Many New Mexico newspaper readers are familiar with Ed’s steady stream of highly-polished letters to editors. Among many other appearances in the news, magazines, and in film he has been the subject of a feature article in Esquire and an HBO documentary. Just last night Ed was interviewed at length by CBS at the “Black Hole” (a combination equipment salvage yard, nuclear disarmament museum [good pictures at this website] and tourist destination). He is a 2006 recipient of the Nuclear Free Future Award.
The Los Alamos Study Group has organized this press conference as a tribute to Ed and the wisdom he has consistently brought to public discussions regarding issues of war and peace, nuclear policy, and appropriate technology.
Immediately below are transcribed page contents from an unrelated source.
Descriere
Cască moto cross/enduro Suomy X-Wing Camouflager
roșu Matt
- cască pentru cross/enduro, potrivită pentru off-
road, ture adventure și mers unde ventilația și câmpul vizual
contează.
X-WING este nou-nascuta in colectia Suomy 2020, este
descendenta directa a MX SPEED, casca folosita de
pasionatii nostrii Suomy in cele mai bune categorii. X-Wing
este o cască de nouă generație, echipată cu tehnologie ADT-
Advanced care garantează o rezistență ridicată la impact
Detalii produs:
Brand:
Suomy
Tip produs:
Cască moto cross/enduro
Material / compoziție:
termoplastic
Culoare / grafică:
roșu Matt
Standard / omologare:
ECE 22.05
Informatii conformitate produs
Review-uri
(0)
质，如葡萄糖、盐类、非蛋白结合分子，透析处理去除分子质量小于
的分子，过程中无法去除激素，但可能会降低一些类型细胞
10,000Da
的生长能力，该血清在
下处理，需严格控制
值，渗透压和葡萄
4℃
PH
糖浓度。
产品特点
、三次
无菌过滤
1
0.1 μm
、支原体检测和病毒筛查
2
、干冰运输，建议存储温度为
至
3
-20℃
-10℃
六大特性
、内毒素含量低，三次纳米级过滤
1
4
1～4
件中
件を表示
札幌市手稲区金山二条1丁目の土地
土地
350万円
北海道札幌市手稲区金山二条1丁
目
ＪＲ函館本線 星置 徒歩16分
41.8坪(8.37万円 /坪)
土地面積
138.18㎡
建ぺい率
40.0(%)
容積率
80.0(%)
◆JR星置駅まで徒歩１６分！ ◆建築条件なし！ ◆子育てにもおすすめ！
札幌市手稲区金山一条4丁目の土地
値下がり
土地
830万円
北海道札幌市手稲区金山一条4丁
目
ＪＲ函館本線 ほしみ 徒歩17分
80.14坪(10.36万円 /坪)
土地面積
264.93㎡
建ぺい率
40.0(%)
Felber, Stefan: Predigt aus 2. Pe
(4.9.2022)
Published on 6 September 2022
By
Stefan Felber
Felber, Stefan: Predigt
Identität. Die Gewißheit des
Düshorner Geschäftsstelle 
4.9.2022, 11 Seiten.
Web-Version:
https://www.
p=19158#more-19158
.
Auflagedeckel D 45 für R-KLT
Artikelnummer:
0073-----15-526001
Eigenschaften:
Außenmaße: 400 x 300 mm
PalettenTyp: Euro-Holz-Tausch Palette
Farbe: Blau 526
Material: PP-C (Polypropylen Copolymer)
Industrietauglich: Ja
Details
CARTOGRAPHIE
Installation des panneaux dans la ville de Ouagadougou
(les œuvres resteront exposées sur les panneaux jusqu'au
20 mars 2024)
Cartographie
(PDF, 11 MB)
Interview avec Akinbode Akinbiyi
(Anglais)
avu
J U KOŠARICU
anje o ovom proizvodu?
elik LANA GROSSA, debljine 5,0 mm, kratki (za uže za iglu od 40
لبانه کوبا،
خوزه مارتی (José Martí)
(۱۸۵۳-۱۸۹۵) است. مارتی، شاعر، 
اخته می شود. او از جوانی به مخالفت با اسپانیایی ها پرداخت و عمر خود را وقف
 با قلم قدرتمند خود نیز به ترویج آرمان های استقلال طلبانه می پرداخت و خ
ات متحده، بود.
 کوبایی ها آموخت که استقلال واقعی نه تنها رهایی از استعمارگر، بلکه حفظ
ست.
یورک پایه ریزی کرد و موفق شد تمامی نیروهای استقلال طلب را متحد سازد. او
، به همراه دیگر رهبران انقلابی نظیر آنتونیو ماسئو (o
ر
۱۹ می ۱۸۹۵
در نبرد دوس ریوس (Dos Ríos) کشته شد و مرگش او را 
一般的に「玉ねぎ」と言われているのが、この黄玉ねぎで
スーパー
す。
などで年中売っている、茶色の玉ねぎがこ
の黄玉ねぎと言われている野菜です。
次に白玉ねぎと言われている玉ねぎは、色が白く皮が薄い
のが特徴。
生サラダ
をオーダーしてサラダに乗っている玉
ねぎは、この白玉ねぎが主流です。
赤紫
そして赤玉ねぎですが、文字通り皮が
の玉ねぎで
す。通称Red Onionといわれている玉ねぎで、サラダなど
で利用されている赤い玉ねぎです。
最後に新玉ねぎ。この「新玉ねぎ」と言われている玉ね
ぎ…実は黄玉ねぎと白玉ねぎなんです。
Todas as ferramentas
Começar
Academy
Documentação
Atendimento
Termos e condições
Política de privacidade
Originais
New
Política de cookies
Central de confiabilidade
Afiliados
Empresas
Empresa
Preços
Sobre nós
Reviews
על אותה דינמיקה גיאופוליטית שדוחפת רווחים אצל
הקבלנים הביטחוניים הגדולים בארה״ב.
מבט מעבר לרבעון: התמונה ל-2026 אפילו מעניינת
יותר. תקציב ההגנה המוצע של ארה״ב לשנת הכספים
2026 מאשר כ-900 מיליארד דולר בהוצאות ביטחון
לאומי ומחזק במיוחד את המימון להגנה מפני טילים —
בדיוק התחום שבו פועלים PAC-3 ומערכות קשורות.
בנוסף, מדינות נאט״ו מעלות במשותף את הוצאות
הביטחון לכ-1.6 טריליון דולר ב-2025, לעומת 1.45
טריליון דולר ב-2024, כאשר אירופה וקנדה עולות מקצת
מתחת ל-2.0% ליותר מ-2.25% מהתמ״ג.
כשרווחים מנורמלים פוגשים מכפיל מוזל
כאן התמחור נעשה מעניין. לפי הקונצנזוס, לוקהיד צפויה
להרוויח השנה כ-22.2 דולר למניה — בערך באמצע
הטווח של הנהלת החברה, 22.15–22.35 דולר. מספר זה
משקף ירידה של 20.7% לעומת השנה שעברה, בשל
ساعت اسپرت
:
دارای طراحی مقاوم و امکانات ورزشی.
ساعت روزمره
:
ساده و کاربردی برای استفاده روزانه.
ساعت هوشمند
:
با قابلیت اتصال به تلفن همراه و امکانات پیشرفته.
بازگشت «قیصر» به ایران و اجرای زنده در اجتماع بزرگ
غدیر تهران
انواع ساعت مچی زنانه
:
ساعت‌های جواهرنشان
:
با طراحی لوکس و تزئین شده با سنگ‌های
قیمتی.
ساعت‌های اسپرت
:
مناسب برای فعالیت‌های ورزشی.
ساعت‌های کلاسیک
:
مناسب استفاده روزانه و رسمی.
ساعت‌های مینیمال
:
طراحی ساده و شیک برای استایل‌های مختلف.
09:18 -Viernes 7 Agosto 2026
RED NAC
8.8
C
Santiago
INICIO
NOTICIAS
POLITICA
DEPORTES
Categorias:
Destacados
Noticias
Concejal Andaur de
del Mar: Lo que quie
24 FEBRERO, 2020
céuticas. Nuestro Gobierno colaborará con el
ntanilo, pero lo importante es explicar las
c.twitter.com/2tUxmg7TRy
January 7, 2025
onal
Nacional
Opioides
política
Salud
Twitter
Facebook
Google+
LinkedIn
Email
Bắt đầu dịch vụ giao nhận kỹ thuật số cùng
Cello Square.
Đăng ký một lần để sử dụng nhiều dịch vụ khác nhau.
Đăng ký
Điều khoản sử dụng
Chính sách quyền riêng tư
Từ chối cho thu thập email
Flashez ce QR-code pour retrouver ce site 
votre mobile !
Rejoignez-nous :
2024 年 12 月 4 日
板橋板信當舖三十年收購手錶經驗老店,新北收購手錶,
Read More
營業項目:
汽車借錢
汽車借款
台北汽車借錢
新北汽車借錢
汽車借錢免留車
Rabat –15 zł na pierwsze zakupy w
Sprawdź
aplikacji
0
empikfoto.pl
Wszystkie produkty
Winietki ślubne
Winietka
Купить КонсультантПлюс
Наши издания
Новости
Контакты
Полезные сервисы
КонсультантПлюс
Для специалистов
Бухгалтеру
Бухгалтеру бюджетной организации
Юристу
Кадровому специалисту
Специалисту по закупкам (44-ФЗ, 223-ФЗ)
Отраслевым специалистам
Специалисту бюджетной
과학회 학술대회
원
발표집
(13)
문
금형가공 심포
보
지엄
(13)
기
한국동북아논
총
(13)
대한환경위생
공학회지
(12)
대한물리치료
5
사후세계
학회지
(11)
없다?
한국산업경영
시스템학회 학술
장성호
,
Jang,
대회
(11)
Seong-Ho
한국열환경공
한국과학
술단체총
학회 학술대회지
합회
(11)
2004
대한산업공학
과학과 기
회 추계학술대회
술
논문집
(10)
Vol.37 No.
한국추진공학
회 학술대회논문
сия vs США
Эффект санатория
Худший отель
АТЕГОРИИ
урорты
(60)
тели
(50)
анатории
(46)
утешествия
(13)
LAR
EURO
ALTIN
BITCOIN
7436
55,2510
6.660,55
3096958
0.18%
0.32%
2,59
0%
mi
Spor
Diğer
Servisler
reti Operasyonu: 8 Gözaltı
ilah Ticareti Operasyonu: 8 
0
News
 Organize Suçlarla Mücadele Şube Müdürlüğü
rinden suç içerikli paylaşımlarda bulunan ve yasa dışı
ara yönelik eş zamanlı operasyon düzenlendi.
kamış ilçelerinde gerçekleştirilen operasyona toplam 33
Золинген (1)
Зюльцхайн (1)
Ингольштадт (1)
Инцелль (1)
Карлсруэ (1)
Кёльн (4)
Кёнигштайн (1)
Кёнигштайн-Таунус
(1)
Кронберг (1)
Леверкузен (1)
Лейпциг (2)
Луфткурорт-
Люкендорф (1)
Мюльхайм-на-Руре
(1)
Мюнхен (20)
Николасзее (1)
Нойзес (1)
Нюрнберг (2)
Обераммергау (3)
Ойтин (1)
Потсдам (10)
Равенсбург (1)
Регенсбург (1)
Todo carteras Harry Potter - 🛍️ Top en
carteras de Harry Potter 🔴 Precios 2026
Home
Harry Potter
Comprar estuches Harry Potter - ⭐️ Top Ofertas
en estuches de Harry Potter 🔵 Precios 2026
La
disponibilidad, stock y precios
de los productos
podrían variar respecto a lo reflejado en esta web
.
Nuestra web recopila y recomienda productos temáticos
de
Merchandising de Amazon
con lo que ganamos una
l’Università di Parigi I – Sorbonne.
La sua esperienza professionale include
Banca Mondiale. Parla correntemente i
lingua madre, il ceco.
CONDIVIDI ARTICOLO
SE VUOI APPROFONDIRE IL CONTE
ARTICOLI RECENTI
“Ed’s message, which may seem simple or even simplistic to careless eyes, is the product of decades of thoughtful reflection, distillation, and discussion,” remarked Study Group director Greg Mello. “His dissemination strategies are likewise quite sophisticated. Humanity now stands at the very brink of catastrophes far too great to fully comprehend. We face a doomsday clock that reads just one minute to midnight. Emergencies are arriving from several directions, as severe as any humanity has faced. Most of these problems are interconnected – but so are the remedies we need. Their guiding principles are as old as humankind. With two terrible wars underway and another contemplated, with oil prices above $120/barrel and heading higher, with U.S. public and private debt now in the $50 trillion range, it is high time we listened to Ed Grothus.”
Some of Ed’s favorite aphorisms:
Could the Golden Rule be good foreign policy, after all? Ed Grothus thinks so, and so do we.
Willem Malten: “What we have to realize about "green" is that it includes a social dimension — from now on we need to critically evaluate all policies against one looming reality: How will this policy impact and affect the poor? The technology we would need to invest in creates jobs and opportunity, lifts people into meaningful work, promotes environmental remediation and a sense of common destiny and justice. That is the social dimension of "green," and it is incompatible with the warring war economy.”